## Assignment
Go through the entries below and collect each line with the string "לחוק" in it.

Supplied material START

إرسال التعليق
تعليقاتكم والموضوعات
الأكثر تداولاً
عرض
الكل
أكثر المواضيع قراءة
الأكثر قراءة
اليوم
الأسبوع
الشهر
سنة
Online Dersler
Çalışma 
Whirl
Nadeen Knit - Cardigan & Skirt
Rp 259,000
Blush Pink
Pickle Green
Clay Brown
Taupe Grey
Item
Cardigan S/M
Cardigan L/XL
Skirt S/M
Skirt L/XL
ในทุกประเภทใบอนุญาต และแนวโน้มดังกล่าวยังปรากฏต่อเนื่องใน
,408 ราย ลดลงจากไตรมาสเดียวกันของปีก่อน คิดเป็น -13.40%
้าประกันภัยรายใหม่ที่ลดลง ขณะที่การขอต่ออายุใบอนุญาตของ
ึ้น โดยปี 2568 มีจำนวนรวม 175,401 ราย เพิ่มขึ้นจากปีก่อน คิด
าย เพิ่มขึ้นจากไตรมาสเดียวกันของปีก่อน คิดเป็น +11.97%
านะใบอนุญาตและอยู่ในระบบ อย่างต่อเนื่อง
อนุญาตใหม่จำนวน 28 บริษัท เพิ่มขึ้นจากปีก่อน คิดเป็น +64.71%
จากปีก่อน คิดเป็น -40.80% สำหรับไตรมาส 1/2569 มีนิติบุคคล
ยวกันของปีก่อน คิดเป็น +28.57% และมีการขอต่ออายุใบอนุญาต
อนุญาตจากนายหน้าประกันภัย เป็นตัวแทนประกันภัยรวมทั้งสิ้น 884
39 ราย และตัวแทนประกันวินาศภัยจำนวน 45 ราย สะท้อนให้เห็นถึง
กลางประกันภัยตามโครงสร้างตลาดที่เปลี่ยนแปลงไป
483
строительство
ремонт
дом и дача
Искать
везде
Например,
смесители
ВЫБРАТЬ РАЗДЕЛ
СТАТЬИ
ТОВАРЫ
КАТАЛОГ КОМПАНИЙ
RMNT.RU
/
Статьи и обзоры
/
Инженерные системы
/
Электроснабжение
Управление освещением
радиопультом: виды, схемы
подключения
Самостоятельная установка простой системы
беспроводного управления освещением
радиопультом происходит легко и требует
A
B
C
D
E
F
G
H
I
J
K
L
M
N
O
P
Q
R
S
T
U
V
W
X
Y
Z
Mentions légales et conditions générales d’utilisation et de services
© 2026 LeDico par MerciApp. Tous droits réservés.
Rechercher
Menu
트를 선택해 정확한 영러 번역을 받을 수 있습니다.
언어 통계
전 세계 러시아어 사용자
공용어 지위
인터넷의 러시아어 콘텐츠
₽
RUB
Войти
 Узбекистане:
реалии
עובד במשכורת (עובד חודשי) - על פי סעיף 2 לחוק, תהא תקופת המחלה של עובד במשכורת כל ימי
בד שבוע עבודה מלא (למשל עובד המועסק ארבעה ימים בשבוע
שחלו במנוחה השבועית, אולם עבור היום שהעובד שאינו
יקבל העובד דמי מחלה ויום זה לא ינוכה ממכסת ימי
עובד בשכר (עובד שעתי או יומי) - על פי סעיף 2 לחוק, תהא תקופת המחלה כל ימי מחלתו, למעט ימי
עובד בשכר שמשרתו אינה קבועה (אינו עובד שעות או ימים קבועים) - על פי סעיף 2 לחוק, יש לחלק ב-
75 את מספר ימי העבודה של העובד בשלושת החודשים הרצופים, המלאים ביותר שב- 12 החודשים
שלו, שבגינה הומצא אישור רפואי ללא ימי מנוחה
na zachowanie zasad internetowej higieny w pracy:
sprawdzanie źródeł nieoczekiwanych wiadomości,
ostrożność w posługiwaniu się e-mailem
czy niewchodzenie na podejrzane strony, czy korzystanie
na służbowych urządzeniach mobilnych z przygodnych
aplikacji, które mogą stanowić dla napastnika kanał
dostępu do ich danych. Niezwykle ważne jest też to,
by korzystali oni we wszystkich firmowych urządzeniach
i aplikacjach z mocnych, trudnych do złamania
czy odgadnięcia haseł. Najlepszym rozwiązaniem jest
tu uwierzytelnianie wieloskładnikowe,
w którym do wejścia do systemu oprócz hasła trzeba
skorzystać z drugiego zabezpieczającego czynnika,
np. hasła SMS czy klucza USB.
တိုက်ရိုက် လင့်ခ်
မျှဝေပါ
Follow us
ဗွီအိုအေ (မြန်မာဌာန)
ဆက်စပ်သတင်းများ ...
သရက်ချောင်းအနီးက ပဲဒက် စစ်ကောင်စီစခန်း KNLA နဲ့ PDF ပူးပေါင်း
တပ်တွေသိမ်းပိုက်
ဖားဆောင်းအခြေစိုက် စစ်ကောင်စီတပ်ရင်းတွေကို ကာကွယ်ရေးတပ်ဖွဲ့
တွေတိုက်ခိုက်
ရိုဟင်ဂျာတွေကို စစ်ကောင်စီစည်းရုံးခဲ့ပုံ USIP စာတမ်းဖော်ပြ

Supplied material END

## Written solution
עובד במשכורת (עובד חודשי) - על פי סעיף 2 לחוק, תהא תקופת המחלה של עובד במשכורת כל ימי
עובד בשכר (עובד שעתי או יומי) - על פי סעיף 2 לחוק, תהא תקופת המחלה כל ימי מחלתו, למעט ימי
עובד בשכר שמשרתו אינה קבועה (אינו עובד שעות או ימים קבועים) - על פי סעיף 2 לחוק, יש לחלק ב-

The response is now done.